Exercise. For each line of the data below, copy it if it holds the word "input".

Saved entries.
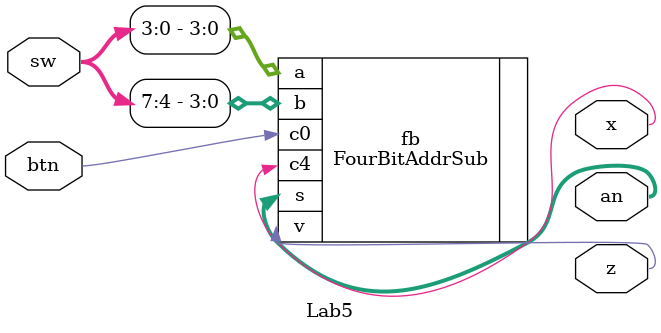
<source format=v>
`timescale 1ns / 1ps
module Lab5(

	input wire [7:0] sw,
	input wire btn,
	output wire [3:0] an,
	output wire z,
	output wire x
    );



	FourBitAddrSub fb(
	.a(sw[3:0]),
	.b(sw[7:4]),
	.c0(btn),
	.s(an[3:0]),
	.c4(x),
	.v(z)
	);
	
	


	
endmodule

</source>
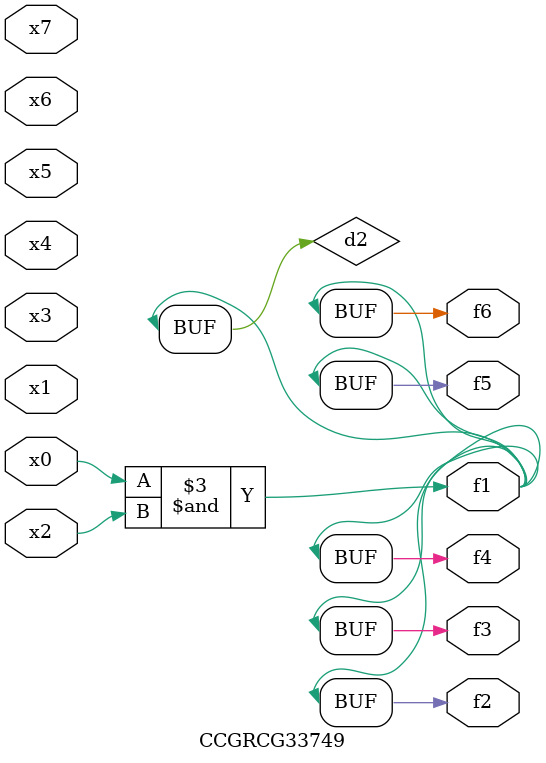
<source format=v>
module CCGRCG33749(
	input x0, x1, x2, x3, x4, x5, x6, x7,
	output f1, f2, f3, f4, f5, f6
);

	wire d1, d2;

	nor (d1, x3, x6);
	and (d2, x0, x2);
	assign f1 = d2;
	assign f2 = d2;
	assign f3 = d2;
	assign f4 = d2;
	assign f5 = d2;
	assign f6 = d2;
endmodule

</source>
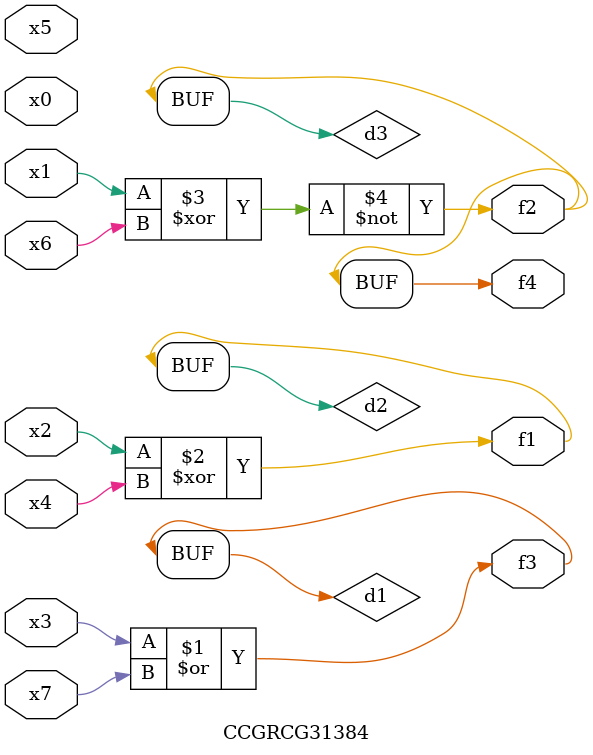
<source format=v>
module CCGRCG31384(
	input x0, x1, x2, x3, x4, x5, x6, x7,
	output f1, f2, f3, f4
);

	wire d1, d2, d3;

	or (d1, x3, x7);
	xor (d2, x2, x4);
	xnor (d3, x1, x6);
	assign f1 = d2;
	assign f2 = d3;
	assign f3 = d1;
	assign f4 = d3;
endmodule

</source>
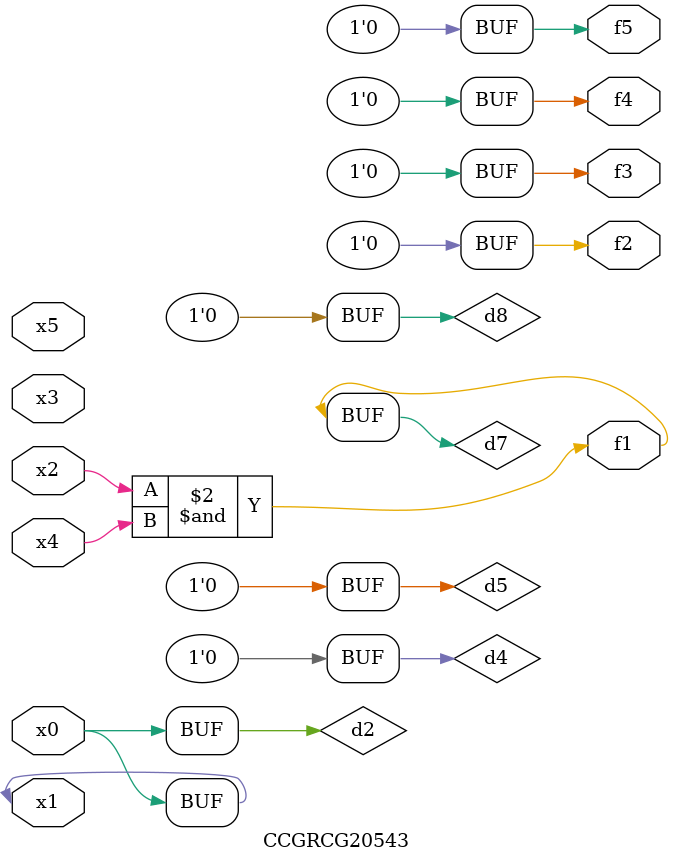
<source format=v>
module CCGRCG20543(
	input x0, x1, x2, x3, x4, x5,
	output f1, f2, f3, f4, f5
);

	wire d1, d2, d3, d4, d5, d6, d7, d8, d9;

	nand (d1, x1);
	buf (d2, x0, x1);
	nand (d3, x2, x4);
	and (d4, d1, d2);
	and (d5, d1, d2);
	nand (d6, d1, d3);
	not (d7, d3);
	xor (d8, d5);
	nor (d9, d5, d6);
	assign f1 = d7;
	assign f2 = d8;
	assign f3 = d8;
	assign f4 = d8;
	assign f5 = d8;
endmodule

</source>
==
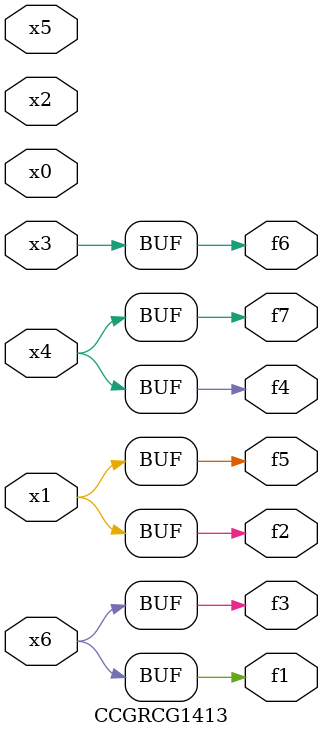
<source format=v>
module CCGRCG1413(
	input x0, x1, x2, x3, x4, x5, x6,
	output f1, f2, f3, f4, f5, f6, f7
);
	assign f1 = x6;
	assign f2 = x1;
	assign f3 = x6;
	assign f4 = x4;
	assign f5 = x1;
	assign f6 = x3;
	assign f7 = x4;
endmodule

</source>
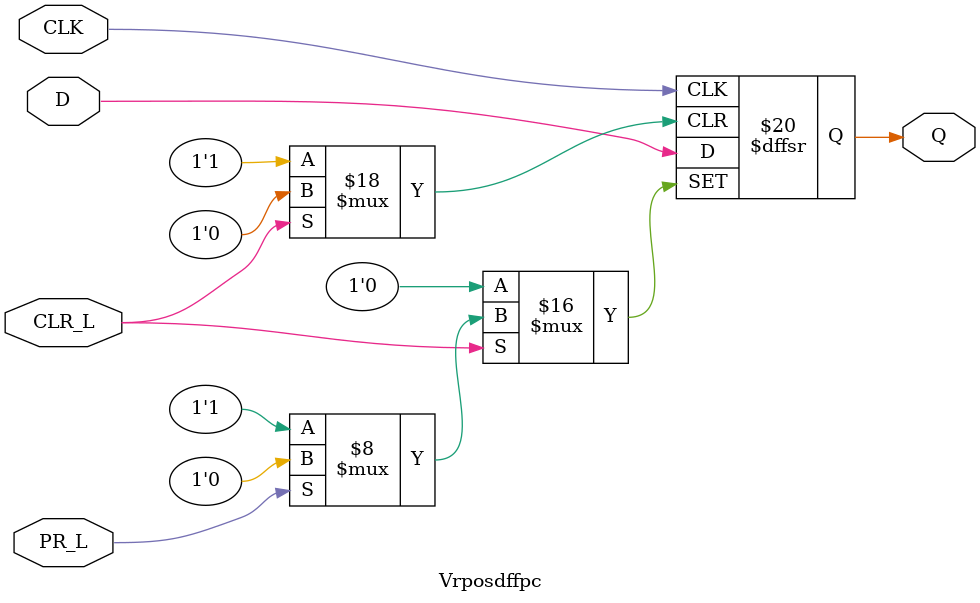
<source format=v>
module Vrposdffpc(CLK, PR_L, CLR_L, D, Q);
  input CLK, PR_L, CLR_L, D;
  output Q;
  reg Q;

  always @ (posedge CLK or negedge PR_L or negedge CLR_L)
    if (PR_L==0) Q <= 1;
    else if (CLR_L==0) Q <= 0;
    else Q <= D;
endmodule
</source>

Reply to the exercise.
	input wire [7:0] sw,
	input wire btn,
	input x0, x1, x2, x3, x4, x5, x6, x7,
	input x0, x1, x2, x3, x4, x5, x6, x7,
	input x0, x1, x2, x3, x4, x5,
	input x0, x1, x2, x3, x4, x5, x6,
  input CLK, PR_L, CLR_L, D;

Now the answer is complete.